What could go wrong?

  • Hormuz is the key signal. The critical variable is not the ceasefire headline, but whether shipping flows, insurance costs and actual energy transit normalize. Confidence in safe passage remains uncertain.
  • Oil prices remain elevated. Even after today’s decline, Brent crude remains well above its roughly US$73 pre-conflict level, indicating that some geopolitical risk premium persists.
  • A China angle: Easing energy risk should stabilize China’s growth outlook and global trade flows ahead of the US-China summit later in May, lowering macro tail risk and potentially supporting a more constructive tone in negotiations.
  • Things can reverse quickly. Any ceasefire breach, renewed infrastructure threats, or failure to meaningfully reopen Hormuz could rapidly reignite oil prices and macro volatility.

Investment implications

  • Near term, we view the latest news as a risk-on shift. Markets should respond positively to the easing of immediate tail risks.
  • Our calls for maintaining broad equity exposure remain. If de-escalation holds, the biggest beneficiaries would be the sectors most pressured by the spike in oil prices.
  • Don’t declare victory yet. The right framing is relief rally first, potentially re-rating later.
  • Focus on real-time indicators. In our view, crude oil prices, tanker traffic and shipping conditions will reveal more than political headlines.

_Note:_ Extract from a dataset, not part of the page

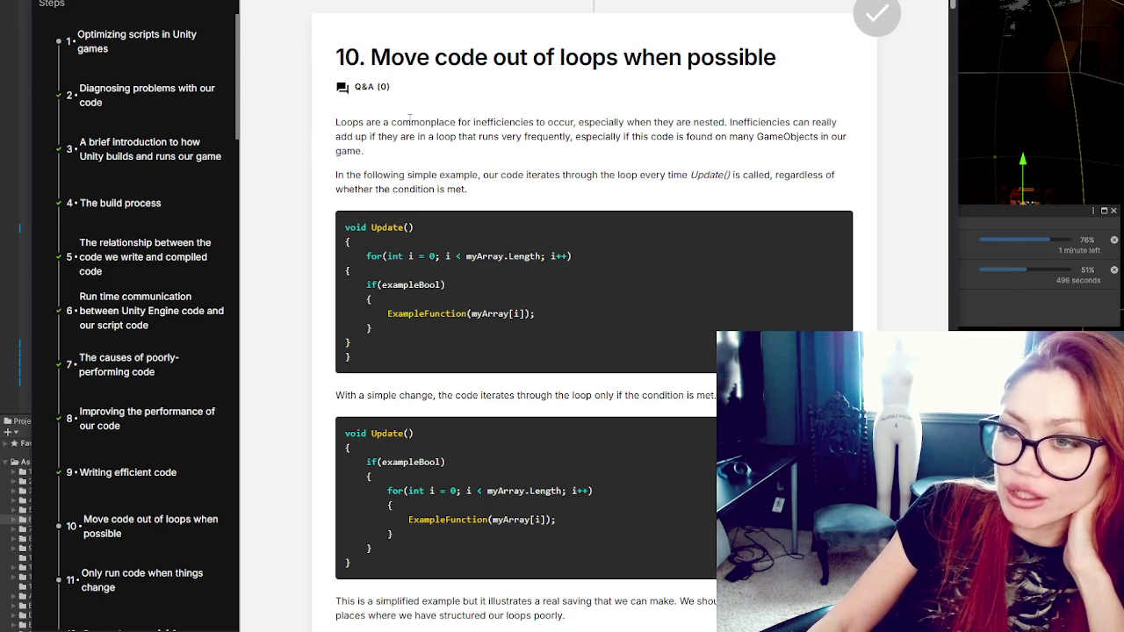
Step: Read step 10's Update() code examples and mark 'Move code out of loops' complete
scroll(409, 117, down, 3)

The bottom line: Today’s ceasefire is clearly market-positive because it directly reduces the risk of an oil-driven inflation and growth shock. But given its temporary and conditional nature, it should be treated as a relief rally—not a definitive all-clear.”

John Wyn Evans, Head of Market Analysis at Rathbones, one of the UK’s leading wealth and asset management groups, said:

“The ceasefire has delivered sharp relief to markets, but the next fortnight is as much about fragility as it is about resolution. Investors will be watching three things closely. First, whether negotiations translate into any concrete progress rather than simply buying time; the fact talks are starting so quickly is positive, but expectations should remain low. Second, developments around the Strait of Hormuz: safe passage is critical, and any disruption would very quickly feed back into energy prices and inflation expectations. Third, the broader regional picture. Israel’s comments on Lebanon are a reminder that this is a pause in one conflict, not a return to stability.

“The market reaction makes sense – oil, gas and risk assets are unwinding worst‑case scenarios – but conditions remain far from normal. This is a tradeable calm rather than a durable peace, and it wouldn’t take much over the next two weeks to reverse today’s optimism.

“There is little certainty and any dust that settles could be quickly disturbed. It feels likely that we will be left with higher energy prices than before the conflict began, and central banks will be slower to cut interest rates – though they now have less cause to raise them.”